Canada has now lost 100 soldiers and one diplomat in Afghanistan since it first sent troops there after the Sept. 11, 2001 terrorist attacks.
Thompson acknowledged the milestone but defended the mission, saying the Canadian military is trying to prevent militants from terrorizing the Afghan people.
"Canada lost three fine soldiers today," Thompson said in a televised news conference from Afghanistan. "Already there is talk of numbers and milestones, but it is my hope that the focus remains on the lives and sacrifices of these brave soldiers as they serve Canada in their effort to bring peace and stability to Afghanistan."
He said two other soldiers were wounded, one of them seriously, in a separate incident while on foot patrol.
Prime Minister Stephen Harper was headed to the Canadian Forces Base Petawawa in Ontario, for a Christmas event when news broke that the three members of 1st Battalion, Royal Canadian Regiment, which is based in the small town, had been killed.
"These are very special people who have put their lives on the line in the service of their fellow human beings and in their devotion to our country," Harper told the crowd.
Harper vowed during his September election campaign to withdraw Canadian troops from Afghanistan in 2011. He has said Canadians do not have the appetite to keep their soldiers in Afghanistan longer.
Canada has 2,500 soldiers in Kandahar province, the former Taliban stronghold that has again emerged as the epicenter of violence. The country increased its deployment in Afghanistan after declining a U.S. request to send troops to Iraq.
The milestone could rekindle debate about Canada's role in that that had largely dissipated after Parliament voted in March to extend the mission to 2011.
"In the coming days there will surely be discussion of the number of victims that have died," Thompson said.
He said not doing anything to prevent militants from terrorizing Afghans is not an option.
"During my short time in Kandahar province a female civilian member of our task force has been set on fire.
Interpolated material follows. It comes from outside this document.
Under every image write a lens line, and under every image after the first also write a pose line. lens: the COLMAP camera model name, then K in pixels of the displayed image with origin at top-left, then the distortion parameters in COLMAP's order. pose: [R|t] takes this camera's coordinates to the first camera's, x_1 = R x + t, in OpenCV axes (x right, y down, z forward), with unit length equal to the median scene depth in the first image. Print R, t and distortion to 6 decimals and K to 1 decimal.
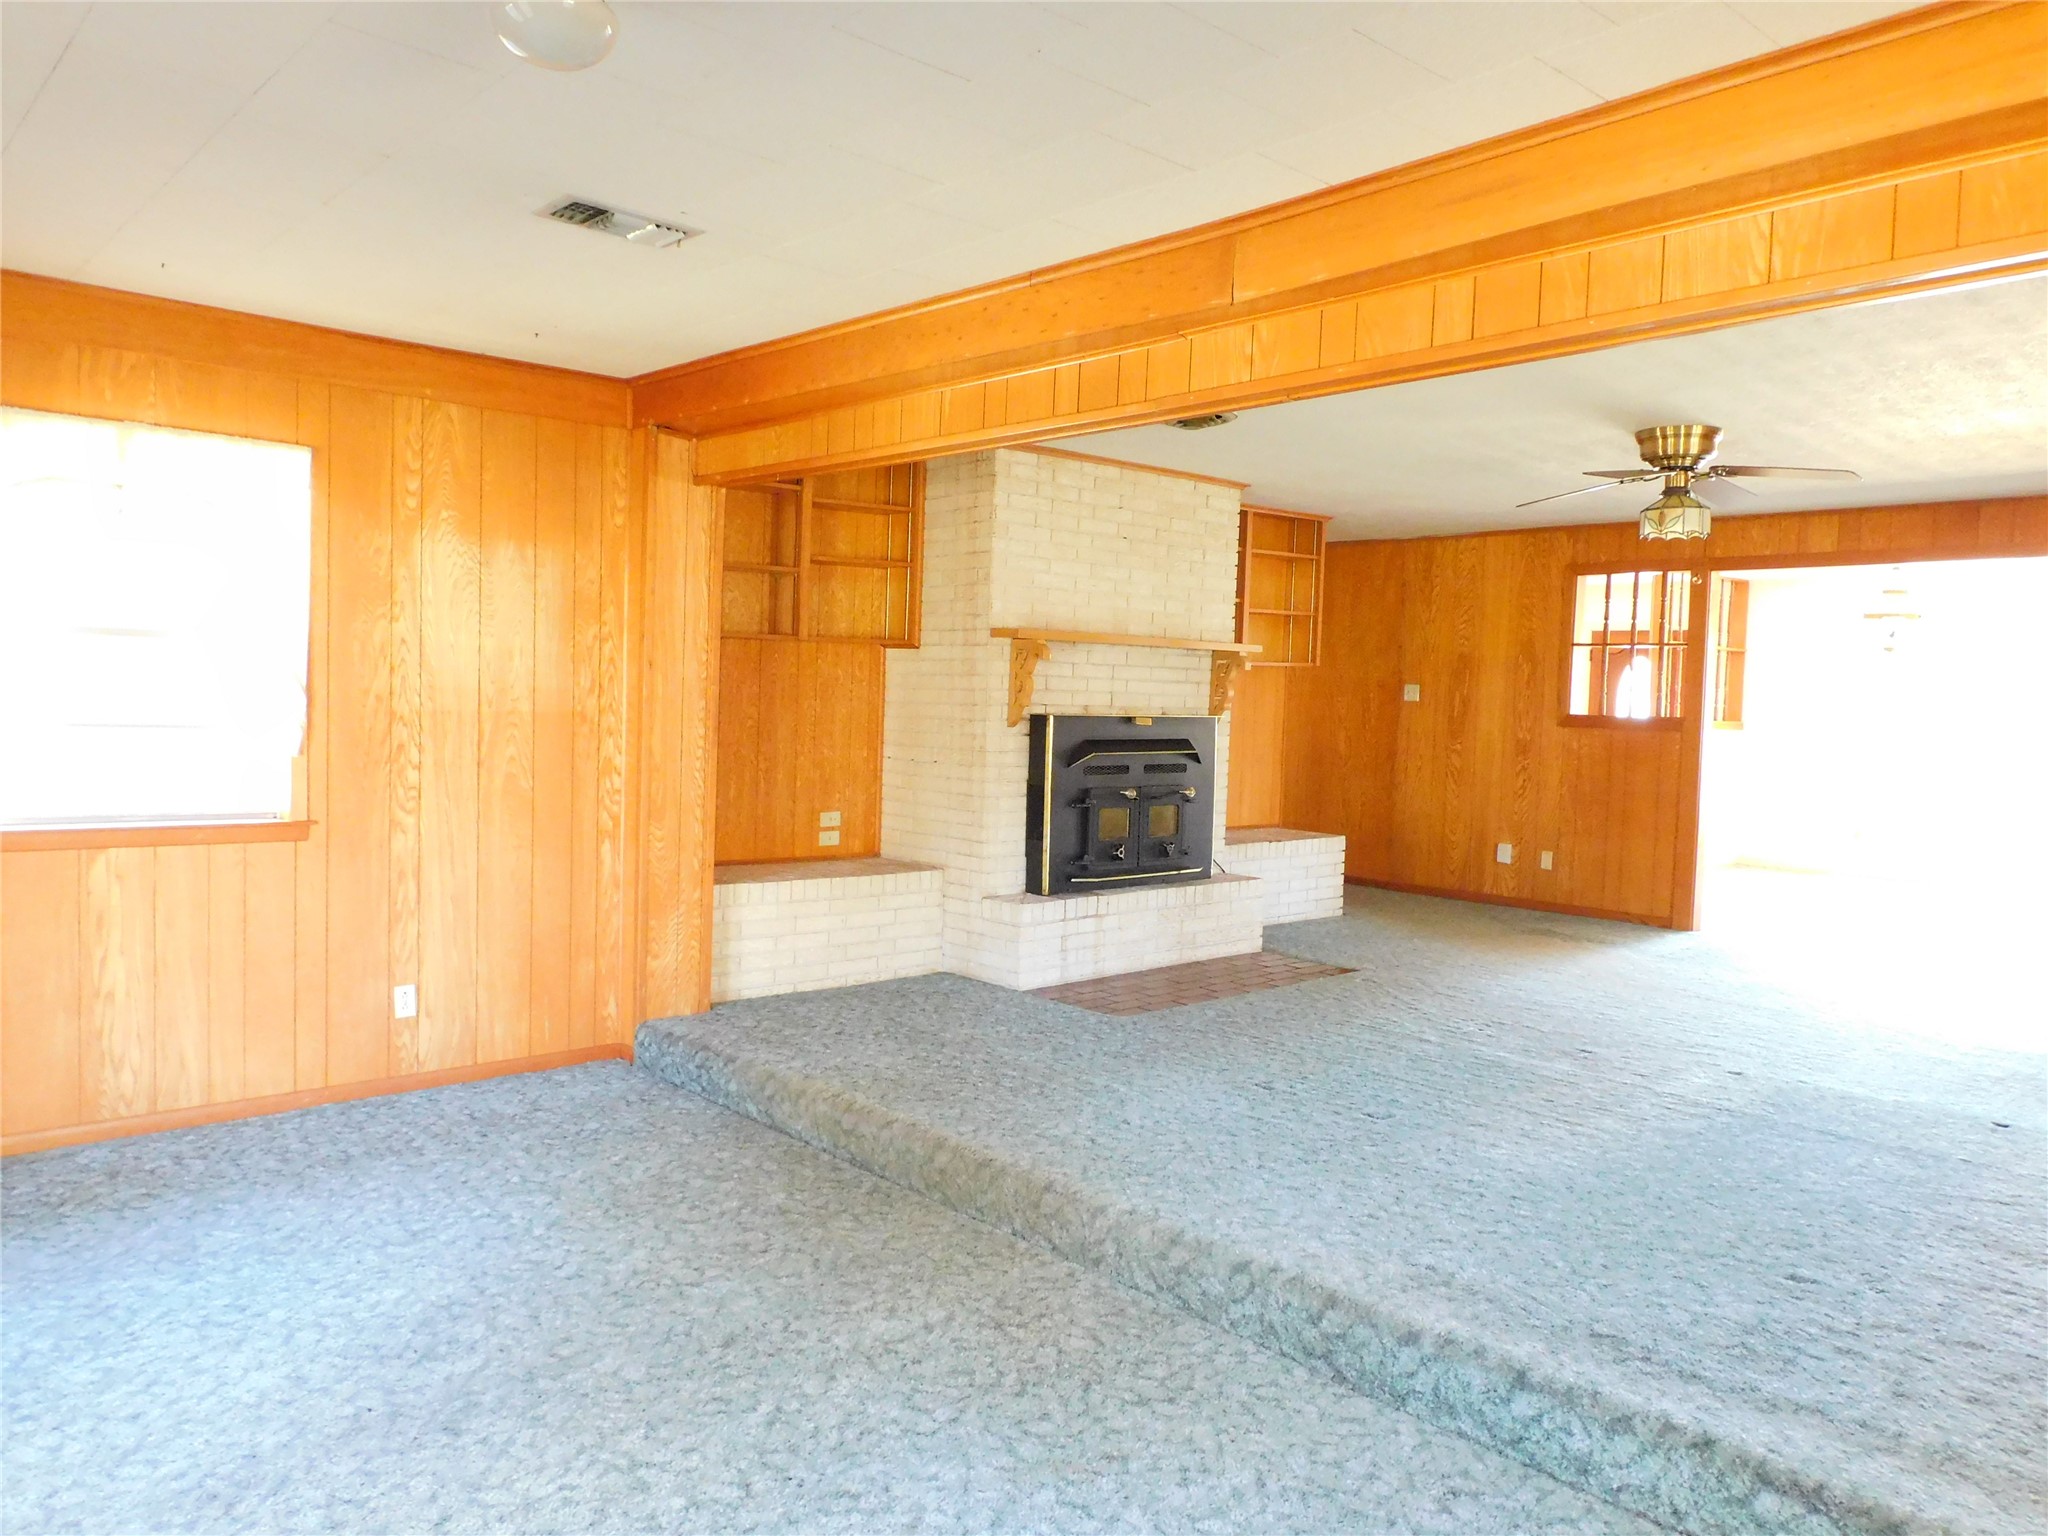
lens RADIAL K [[1431.0, 0, 1024.0], [0, 1431.0, 768.0], [0, 0, 1]] dist [-0.005557, -0.000739]
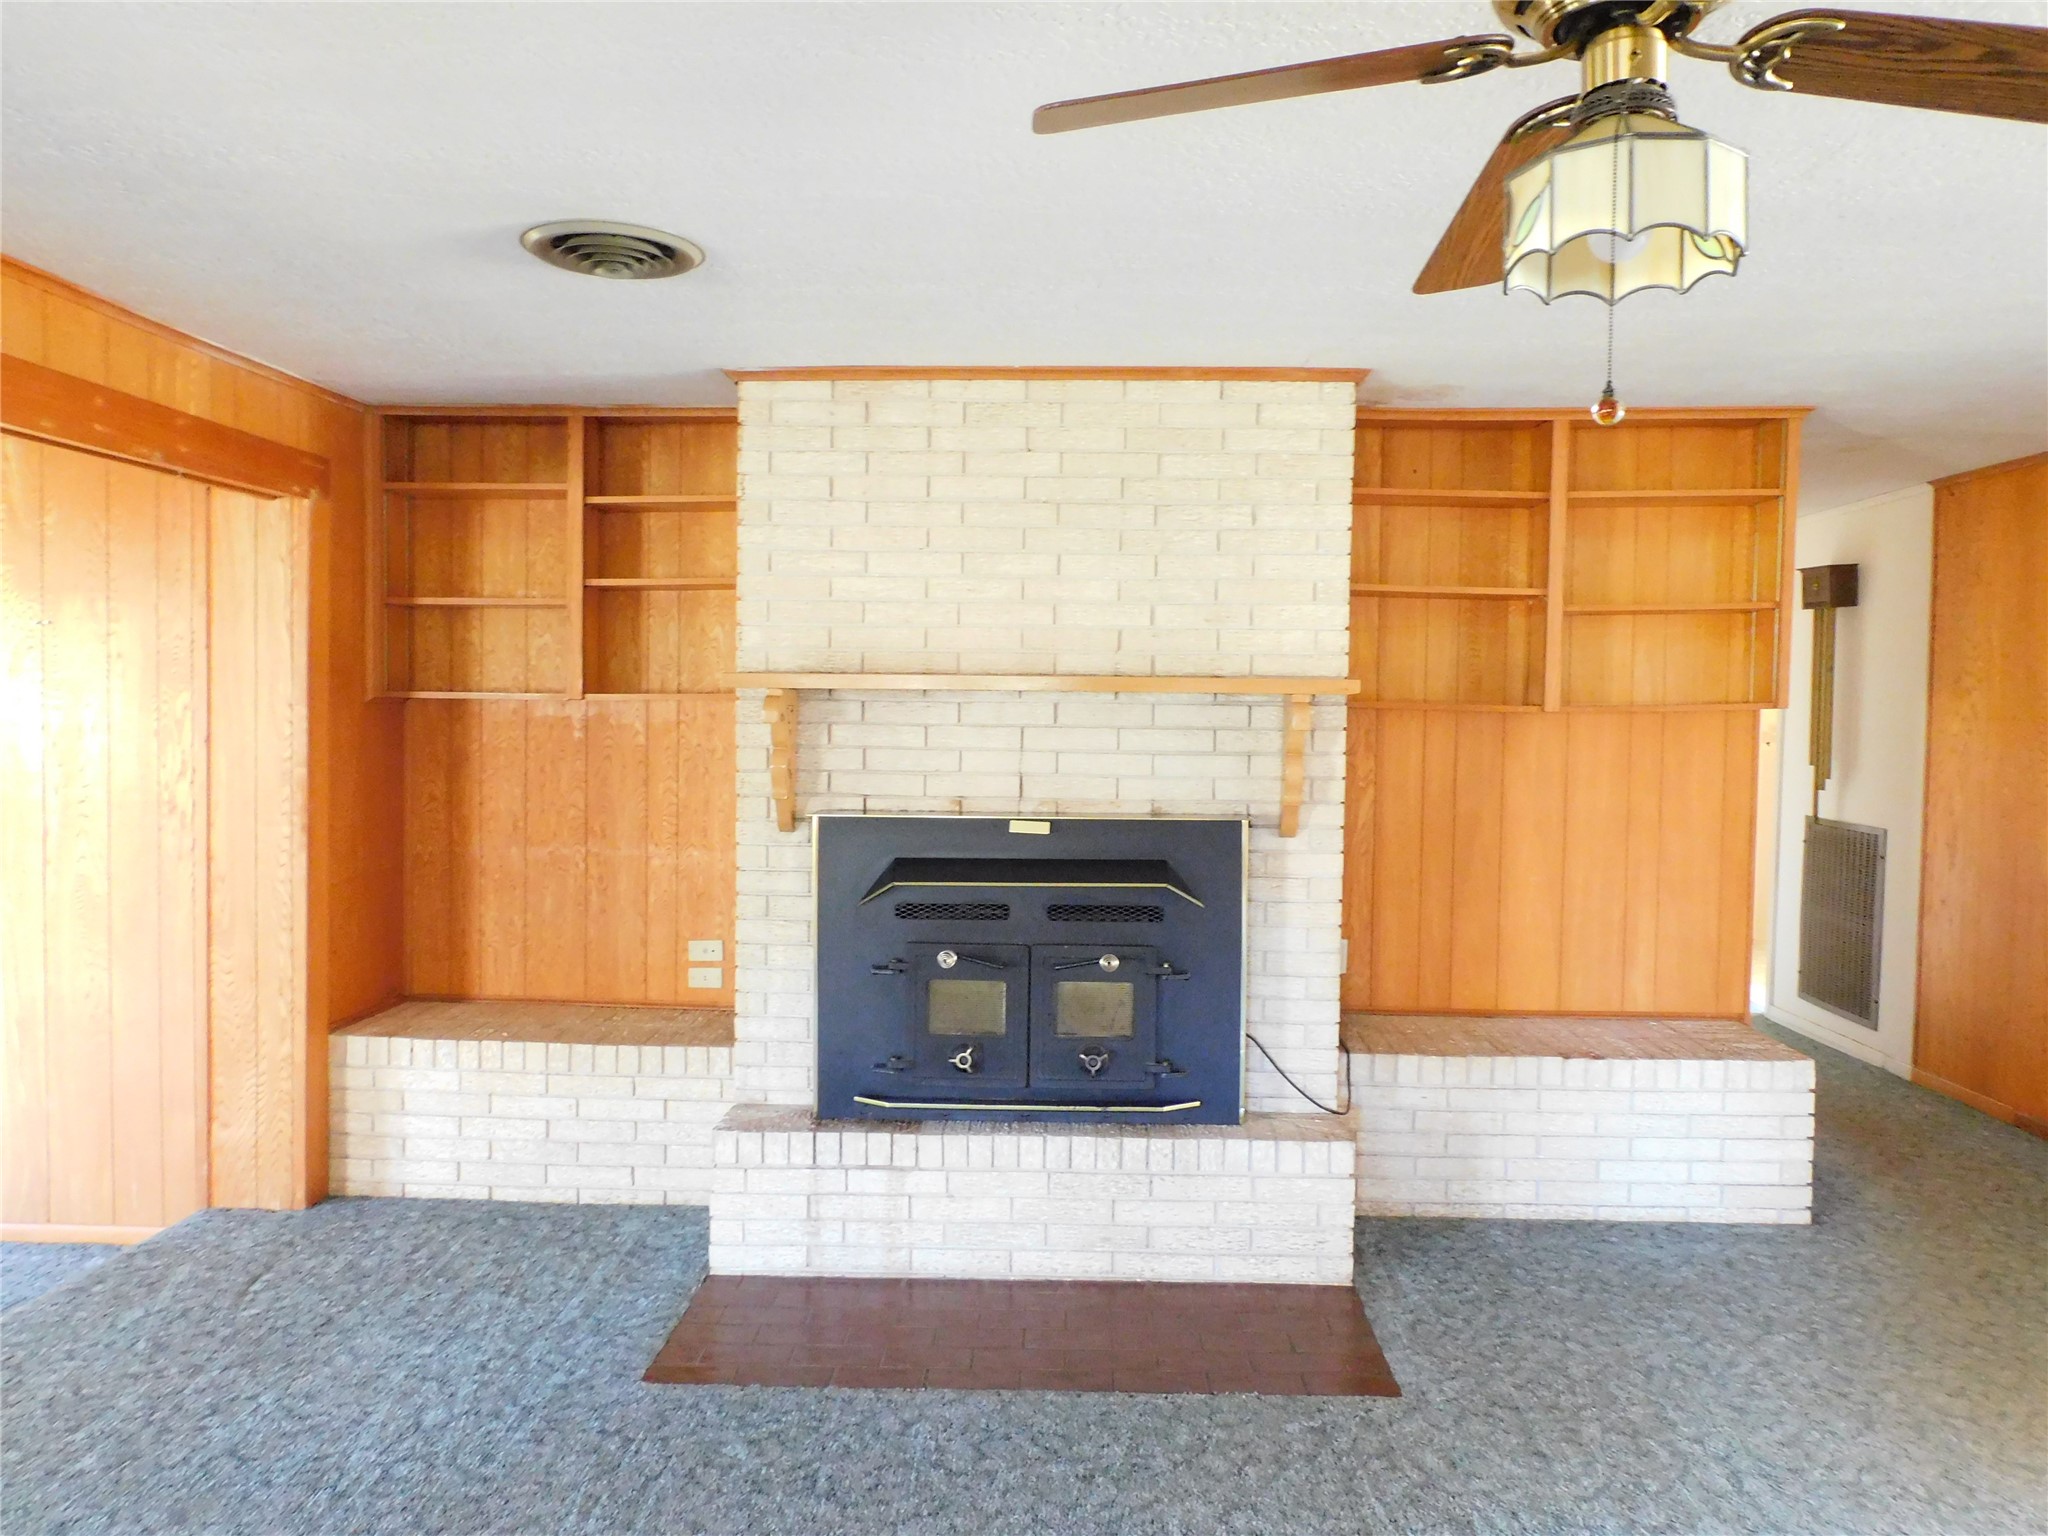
lens RADIAL K [[1480.6, 0, 1024.0], [0, 1480.6, 768.0], [0, 0, 1]] dist [-0.001202, -0.001148]
pose [[0.722113, 0.008330, -0.691725, 0.496482], [-0.029527, 0.999387, -0.018790, -0.046441], [0.691145, 0.033993, 0.721916, 0.605318]]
A man has had his eyes gouged out in front of his family. Children have been used as suicide bombers against the security forces. A busload of young men have been executed in cold blood and young girls have had acid thrown in their face on their way to school," Thompson said.
"Canadians serving here in Afghanistan are not the type of people to sit idly by," the general said.
Canadians have been increasingly concerned about the toll in Afghanistan in recent years. Canadian soldiers who die in Afghanistan are flown to Ontario and driven to a Toronto morgue before being returned to their hometowns. Canadians often line the overpasses of Highway 401 — now known as the "Highway of Heroes" — to pay tribute to the fallen soldiers.
There are some 53,000 NATO-led troops from 27 countries serving in Afghanistan, including 32,000 U.S. troops. One American serviceman died in Afghanistan in November, a dramatic drop from earlier months; there have been 148 U.S. military deaths in all this year.
The U.S. military is beginning a massive building effort in Afghanistan to house the roughly 20,000 additional troops that are expected to begin pouring in early next year, a top U.S. military officer said Friday.